The points \(P\), \(Q\) and \(R\)
lie on a sphere of unit radius centred at the origin, \(O\),
which is fixed.
Initially, \(P\) is at \(P_0(1, 0, 0)\), \(Q\) is at \(Q_0(0, 1, 0)\)
and \(R\) is at
\(R_0(0, 0, 1)\).
- The sphere is then rotated about the \(z\)-axis,
so that the line \(OP\) turns directly
towards the positive
\(y\)-axis through an angle \(\phi\). The position of \(P\) after this
rotation is denoted by \(P_1\).
Write down the coordinates of \(P_1\).
- The sphere is now rotated about the line in the \(x\)-\(y\) plane
perpendicular to \(OP_1\), so that the line \(OP\)
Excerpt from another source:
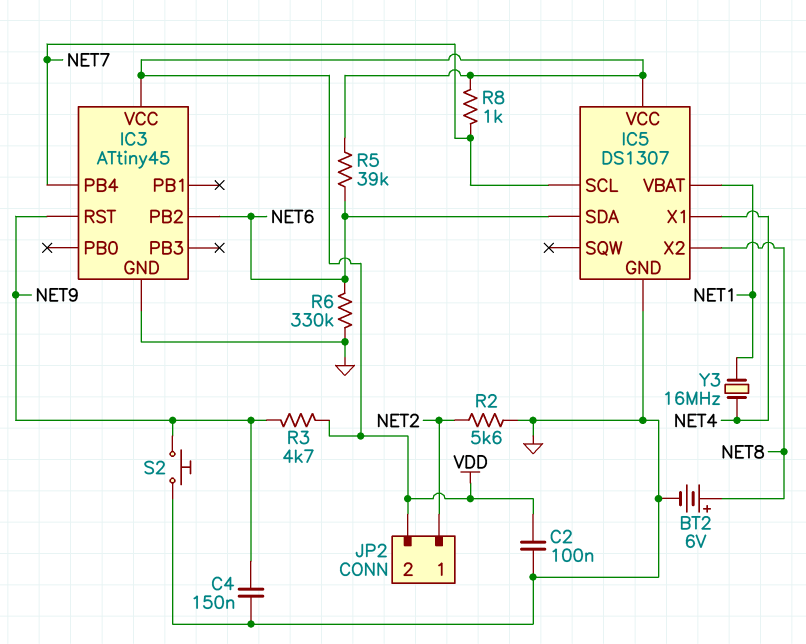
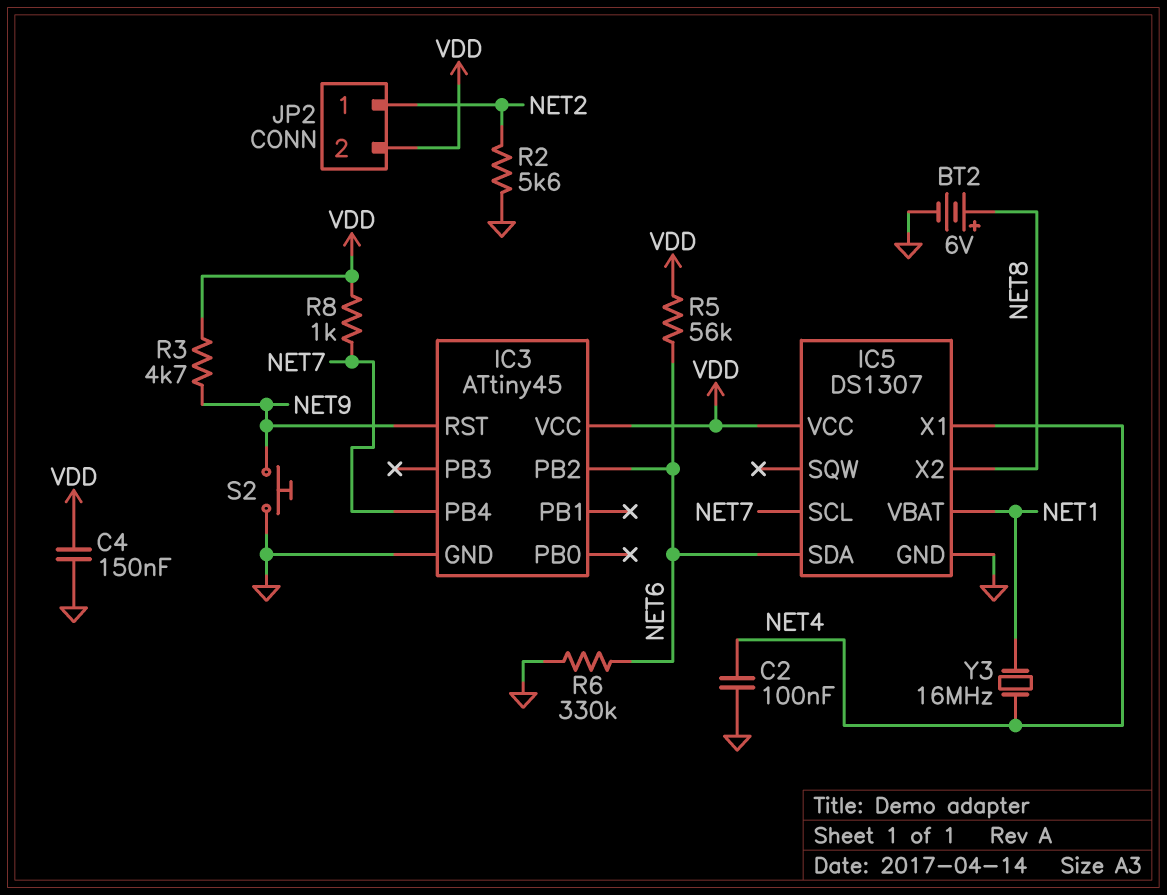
C2: 100nF (GND, VDD) -> 100nF (GND, NET4)
C4: 150nF (GND, NET9) -> 150nF (GND, VDD)
R5: 39k (NET6, VDD) -> 56k (NET6, VDD)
turns directly towards the positive \(z\)-axis through an angle \(\lambda\).
The position of \(P\)
after this rotation is denoted by \(P_2\).
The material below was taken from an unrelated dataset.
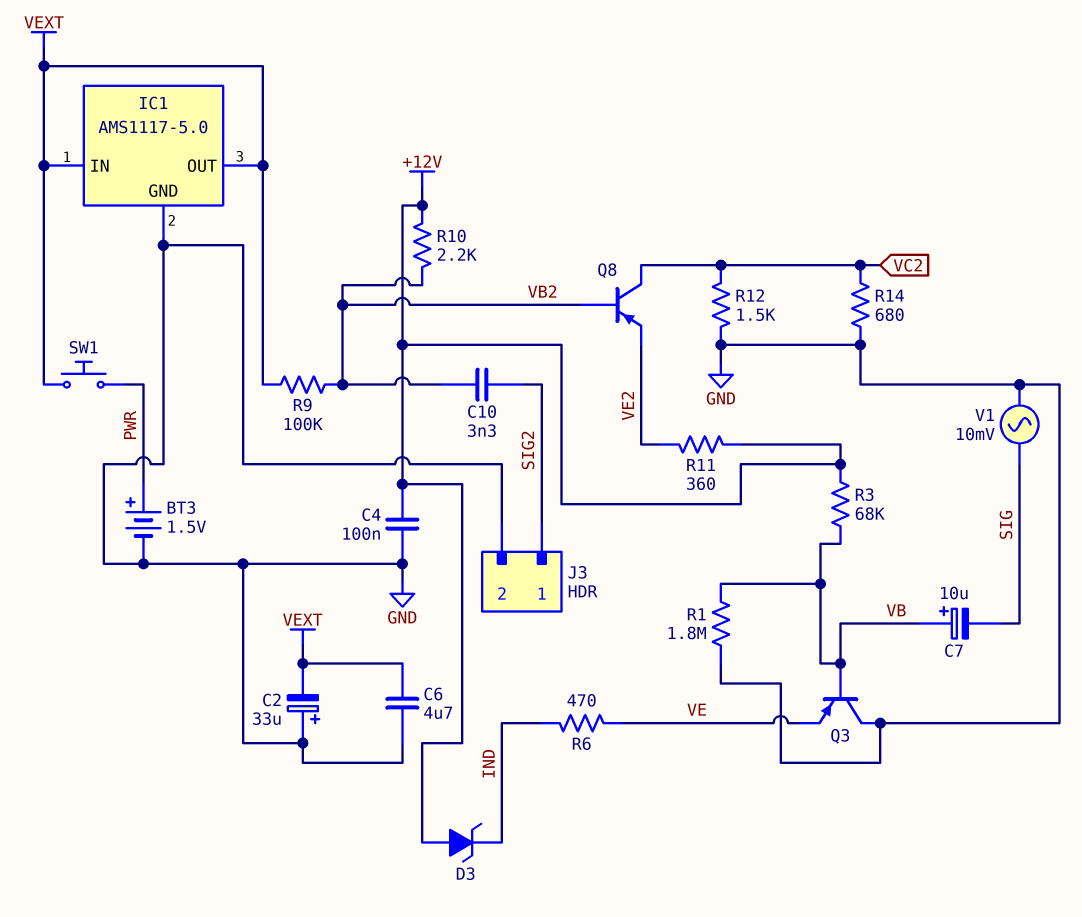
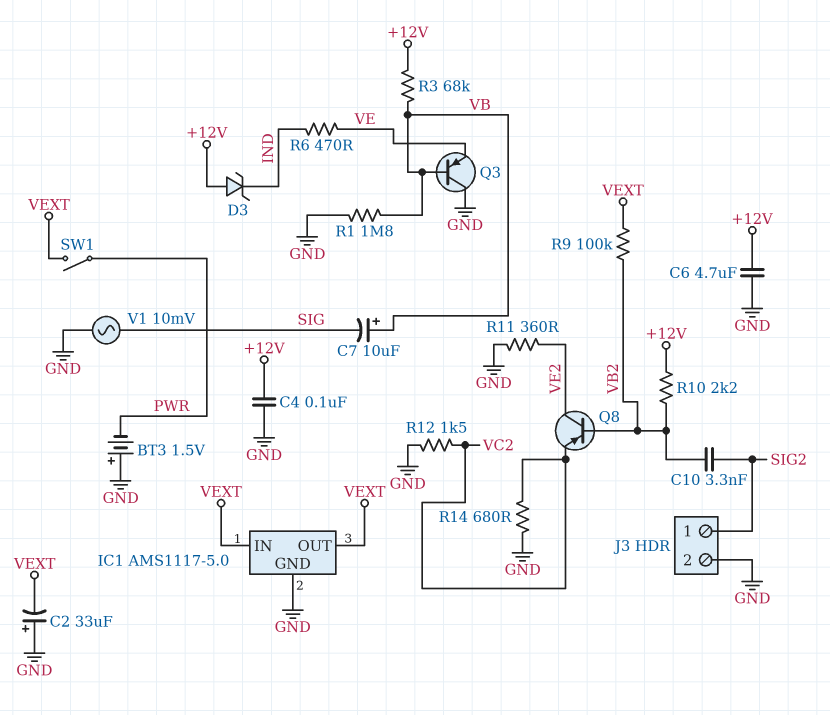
BT3: 1.5V (plus PWR, minus GND) -> 1.5V (plus GND, minus PWR)
C6: 4.7uF (GND, VEXT) -> 4.7uF (+12V, GND)
Q8: PNP (B VB2, C VC2, E VE2) -> PNP (B VB2, C VE2, E VC2)
R11: 360 (+12V, VE2) -> 360 (GND, VE2)
SW1: button (PWR, VEXT) -> switch (PWR, VEXT)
Find the coordinates of \(P_2\).
Find also
the coordinates of the points \(Q_2\) and \(R_2\), which are
the positions of \(Q\) and \(R\) after
the two rotations.
- The sphere is now rotated for a third time,
so that \(P\) returns from \(P_2\) to its
original position~\(P_0\). During the rotation, \(P\) remains in the
plane containing \(P_0\), \(P_2\) and \(O\).
Show that the angle of this
rotation, \(\theta\), satisfies
\[
\cos\theta = \cos\phi \cos\lambda\,,
\]
and find a vector in the direction of the axis
about which this rotation takes place.